#### [Work instruction]
Repeat the lines below exactly as written, please, from the line with "Share means a" to the line with "Te Aupouri has", both lines included, and no others.

#### [Data extracted from a collection]
┄┄┄┄┄┄
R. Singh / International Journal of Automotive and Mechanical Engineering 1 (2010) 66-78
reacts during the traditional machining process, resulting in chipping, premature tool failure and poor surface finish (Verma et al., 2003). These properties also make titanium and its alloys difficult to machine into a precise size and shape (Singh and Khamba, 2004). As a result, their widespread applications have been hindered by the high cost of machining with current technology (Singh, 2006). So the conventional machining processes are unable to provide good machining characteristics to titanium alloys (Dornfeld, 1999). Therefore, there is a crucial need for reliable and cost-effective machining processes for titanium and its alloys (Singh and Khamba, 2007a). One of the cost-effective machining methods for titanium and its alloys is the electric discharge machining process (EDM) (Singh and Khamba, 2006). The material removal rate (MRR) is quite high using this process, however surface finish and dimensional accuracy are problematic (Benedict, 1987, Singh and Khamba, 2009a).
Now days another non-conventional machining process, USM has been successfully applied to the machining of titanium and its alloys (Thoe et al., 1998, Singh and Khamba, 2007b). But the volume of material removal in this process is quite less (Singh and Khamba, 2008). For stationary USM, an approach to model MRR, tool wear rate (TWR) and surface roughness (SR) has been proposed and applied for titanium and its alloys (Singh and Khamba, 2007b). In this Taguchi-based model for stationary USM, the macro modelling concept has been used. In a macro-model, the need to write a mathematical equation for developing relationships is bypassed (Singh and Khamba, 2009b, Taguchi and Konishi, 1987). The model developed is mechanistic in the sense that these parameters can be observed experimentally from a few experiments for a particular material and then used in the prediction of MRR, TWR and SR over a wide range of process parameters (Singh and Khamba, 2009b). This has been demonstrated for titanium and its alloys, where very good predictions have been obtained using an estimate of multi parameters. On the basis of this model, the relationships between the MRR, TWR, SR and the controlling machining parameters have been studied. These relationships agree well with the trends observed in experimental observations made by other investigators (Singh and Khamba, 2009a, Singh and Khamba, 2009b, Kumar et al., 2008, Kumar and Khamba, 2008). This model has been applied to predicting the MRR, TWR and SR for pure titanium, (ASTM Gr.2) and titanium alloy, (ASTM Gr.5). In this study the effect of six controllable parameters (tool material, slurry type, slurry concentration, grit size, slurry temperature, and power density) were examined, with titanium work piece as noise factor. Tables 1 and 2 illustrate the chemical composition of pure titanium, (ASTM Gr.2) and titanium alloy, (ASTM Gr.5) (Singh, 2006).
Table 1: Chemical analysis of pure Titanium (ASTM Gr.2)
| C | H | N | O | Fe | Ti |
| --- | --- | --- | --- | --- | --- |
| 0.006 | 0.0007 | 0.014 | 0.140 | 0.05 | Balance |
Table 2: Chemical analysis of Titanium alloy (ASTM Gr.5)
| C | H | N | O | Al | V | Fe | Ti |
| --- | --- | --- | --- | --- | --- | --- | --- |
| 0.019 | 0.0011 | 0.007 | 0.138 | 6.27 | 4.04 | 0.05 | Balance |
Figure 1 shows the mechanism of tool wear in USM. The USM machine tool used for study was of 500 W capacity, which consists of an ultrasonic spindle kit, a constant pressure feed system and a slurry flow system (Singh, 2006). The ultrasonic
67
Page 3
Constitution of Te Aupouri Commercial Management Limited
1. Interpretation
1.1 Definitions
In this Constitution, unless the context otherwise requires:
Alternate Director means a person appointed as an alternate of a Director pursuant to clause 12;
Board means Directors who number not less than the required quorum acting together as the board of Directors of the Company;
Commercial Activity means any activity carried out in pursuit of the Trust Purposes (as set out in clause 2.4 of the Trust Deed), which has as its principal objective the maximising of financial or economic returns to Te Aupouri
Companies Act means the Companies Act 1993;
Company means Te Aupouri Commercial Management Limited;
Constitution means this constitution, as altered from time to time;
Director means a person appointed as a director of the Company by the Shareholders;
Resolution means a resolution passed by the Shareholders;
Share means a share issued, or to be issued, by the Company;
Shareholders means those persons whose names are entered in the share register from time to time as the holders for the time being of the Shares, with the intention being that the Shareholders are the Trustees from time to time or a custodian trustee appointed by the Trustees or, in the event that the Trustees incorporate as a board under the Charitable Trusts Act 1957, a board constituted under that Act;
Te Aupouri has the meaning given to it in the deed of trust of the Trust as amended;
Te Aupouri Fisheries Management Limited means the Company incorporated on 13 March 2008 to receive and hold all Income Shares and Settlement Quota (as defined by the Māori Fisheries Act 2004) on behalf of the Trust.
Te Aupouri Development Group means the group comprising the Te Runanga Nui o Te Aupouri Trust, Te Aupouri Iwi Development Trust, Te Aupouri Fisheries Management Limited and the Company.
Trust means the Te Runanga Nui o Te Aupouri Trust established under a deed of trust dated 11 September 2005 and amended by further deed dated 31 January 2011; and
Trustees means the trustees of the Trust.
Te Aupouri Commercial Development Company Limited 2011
┄┄┄┄┄┄
#### [Answer for the task]
Share means a share issued, or to be issued, by the Company;
Shareholders means those persons whose names are entered in the share register from time to time as the holders for the time being of the Shares, with the intention being that the Shareholders are the Trustees from time to time or a custodian trustee appointed by the Trustees or, in the event that the Trustees incorporate as a board under the Charitable Trusts Act 1957, a board constituted under that Act;
Te Aupouri has the meaning given to it in the deed of trust of the Trust as amended;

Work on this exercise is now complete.